The tip of his spliff had dropped off into his lap. And there was still a small –

Fuck!

– ember…
He cuffed it from his jeans and down on to the floor. He checked the fabric – no hole, but a tiny, brown…

Bugger

He took a final, deep drag –

Nope…
Dead

– then tried to push the damp dog-end into the ashtray, but the ashtray, it seemed, was already full to capacity.


At times like this the text reminded me of a comic strip, in the way such ‘thought bubbles’ are pulled out of the narrative. It takes some getting used to, but she convinces you it's an effective tool. Part of the reason it seems so effective is that her characters are the book's greatest draw and its biggest reward. This becomes clear once you realise the plot's inexplicable but that you still loved the novel. Some of the throwaway jokes are excellent (Beede has ‘a stare which could make an owl crave Optrex’), and one scene detailing a horrendous middle-class dinner party is a comic tour-de-force.

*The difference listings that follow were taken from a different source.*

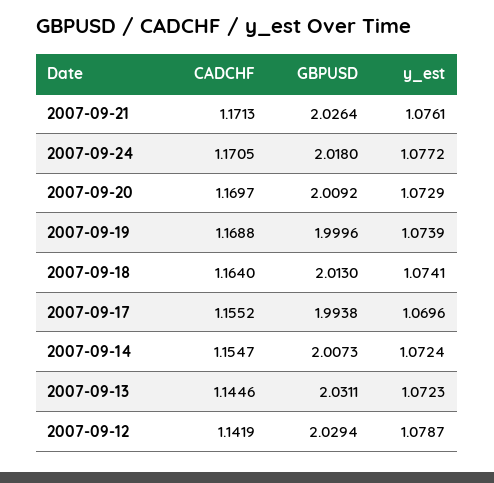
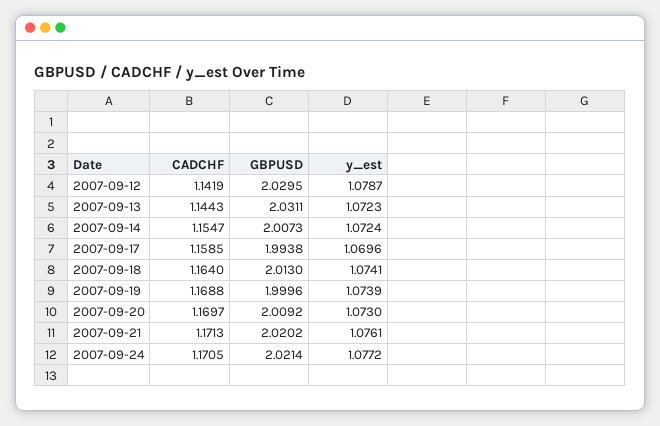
  {
    "CADCHF": {
      "2007-09-21": 1.1713,
      "2007-09-24": 1.1705,
      "2007-09-20": 1.1697,
      "2007-09-19": 1.1688,
      "2007-09-18": 1.164,
-     "2007-09-17": 1.1552,
+     "2007-09-17": 1.1585,
      "2007-09-14": 1.1547,
-     "2007-09-13": 1.1446,
+     "2007-09-13": 1.1443,
      "2007-09-12": 1.1419
    },
    "GBPUSD": {
-     "2007-09-21": 2.0264,
+     "2007-09-21": 2.0202,
-     "2007-09-24": 2.018,
+     "2007-09-24": 2.0214,
      "2007-09-20": 2.0092,
      "2007-09-19": 1.9996,
      "2007-09-18": 2.013,
      "2007-09-17": 1.9938,
      "2007-09-14": 2.0073,
      "2007-09-13": 2.0311,
-     "2007-09-12": 2.0294
+     "2007-09-12": 2.0295
    },
    "y_est": {
      "2007-09-21": 1.0761,
      "2007-09-24": 1.0772,
-     "2007-09-20": 1.0729,
+     "2007-09-20": 1.073,
      "2007-09-19": 1.0739,
      "2007-09-18": 1.0741,
      "2007-09-17": 1.0696,
      "2007-09-14": 1.0724,
      "2007-09-13": 1.0723,
      "2007-09-12": 1.0787
    }
  }

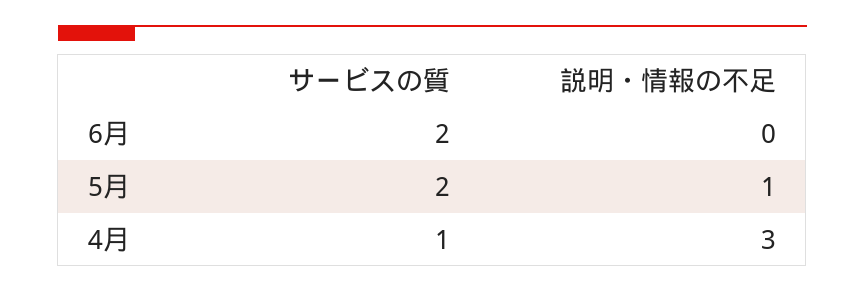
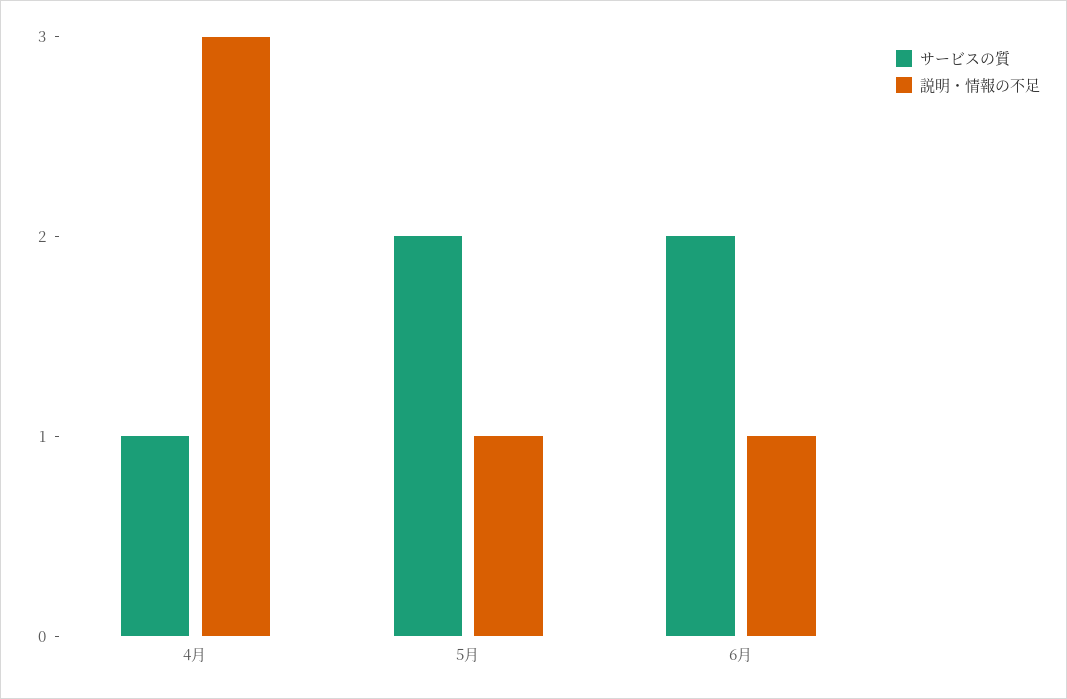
  {
    "サービスの質": {
      "6月": 2,
      "5月": 2,
      "4月": 1
    },
    "説明・情報の不足": {
-     "6月": 0,
+     "6月": 1,
      "5月": 1,
      "4月": 3
    }
  }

Like the mysterious Darkmans, Barker believes that humour can ‘often be a direct route to power’, and there is something serious at work behind the jokes – even if the ending leaves you unsure how it all technically came about. What you are likely to be more sure about is what an unusual and enjoyable way she has of asking the central question: if we can't understand our history, then how can we understand each other? Because despite the one-liners, the image that stayed with me was that of Kane and his father walking away from each other after another halting argument:

They both turned. They both paused. They both took one measured step forward, then another; like a pair of old adversaries engaging in a duel, but without weapons, or seconds, or anybody to call.